- Instructions for the task -
Tally the lines below that contain the string "Řetězce", and reply with only that number.

- Extracted material -
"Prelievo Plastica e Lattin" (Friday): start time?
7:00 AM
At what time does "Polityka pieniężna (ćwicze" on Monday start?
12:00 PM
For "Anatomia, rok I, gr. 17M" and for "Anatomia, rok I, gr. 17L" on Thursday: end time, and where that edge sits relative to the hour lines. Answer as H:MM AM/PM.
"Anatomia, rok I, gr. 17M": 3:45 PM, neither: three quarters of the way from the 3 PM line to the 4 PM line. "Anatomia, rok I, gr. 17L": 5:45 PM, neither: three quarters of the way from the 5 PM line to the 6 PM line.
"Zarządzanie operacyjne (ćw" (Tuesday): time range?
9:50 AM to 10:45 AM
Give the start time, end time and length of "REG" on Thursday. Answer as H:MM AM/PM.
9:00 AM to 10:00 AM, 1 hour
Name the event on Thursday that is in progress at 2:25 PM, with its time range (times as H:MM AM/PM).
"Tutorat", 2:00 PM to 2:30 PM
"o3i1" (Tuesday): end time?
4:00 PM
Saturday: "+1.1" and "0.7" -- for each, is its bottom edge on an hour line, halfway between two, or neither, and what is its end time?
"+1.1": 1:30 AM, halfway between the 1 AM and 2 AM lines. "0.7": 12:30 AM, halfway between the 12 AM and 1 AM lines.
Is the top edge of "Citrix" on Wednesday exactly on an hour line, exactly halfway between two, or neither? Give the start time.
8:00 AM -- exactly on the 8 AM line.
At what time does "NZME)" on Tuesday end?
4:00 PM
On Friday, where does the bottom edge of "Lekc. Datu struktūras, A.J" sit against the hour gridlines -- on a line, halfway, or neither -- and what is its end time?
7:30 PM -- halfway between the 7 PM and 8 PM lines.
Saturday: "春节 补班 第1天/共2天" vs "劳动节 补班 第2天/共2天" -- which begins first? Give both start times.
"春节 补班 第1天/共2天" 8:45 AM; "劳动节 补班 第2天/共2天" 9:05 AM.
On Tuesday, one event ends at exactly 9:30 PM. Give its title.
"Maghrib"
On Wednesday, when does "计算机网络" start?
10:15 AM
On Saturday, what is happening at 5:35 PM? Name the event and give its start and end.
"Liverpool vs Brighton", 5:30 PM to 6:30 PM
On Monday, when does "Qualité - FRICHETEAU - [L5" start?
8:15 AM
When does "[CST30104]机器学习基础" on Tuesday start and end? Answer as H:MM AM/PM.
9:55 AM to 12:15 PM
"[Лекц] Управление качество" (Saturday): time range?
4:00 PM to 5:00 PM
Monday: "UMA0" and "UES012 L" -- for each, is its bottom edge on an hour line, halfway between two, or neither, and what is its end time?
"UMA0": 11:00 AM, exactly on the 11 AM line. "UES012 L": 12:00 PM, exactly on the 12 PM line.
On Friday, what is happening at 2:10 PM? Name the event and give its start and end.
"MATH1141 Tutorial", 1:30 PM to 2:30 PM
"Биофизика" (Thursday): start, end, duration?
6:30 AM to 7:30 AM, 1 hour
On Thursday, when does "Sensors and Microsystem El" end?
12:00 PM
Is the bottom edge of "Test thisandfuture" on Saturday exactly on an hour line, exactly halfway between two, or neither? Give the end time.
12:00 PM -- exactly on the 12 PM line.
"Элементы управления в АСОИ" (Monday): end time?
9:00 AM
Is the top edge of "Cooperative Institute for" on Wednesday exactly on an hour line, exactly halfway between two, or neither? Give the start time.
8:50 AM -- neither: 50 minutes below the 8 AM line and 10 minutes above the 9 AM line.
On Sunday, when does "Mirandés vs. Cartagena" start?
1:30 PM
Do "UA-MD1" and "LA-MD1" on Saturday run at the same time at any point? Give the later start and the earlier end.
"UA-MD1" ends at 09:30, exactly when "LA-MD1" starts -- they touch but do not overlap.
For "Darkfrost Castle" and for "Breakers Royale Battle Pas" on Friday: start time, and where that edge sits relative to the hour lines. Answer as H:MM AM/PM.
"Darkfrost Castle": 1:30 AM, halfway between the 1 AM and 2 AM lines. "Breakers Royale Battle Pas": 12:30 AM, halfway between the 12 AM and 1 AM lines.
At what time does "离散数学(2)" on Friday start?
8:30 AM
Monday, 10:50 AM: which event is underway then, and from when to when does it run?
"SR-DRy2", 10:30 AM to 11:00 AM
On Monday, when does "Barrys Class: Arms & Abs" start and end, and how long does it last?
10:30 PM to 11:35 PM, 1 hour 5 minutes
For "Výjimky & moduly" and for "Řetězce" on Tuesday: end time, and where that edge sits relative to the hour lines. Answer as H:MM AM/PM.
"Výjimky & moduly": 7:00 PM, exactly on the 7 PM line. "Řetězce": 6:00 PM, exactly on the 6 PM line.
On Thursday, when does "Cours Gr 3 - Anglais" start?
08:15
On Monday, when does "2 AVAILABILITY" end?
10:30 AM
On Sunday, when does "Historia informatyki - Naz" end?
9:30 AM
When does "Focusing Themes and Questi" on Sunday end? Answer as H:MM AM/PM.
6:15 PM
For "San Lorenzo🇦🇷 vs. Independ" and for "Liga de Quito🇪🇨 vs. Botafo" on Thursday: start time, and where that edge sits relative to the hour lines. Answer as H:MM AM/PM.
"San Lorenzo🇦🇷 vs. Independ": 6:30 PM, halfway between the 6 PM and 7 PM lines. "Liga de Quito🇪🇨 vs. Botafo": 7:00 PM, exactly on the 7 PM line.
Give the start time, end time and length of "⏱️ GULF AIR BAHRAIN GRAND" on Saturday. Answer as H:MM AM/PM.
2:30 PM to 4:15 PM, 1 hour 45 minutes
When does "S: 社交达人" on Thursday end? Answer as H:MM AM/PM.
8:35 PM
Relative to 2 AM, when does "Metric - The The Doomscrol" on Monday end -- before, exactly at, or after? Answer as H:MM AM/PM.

- Solved problem -
2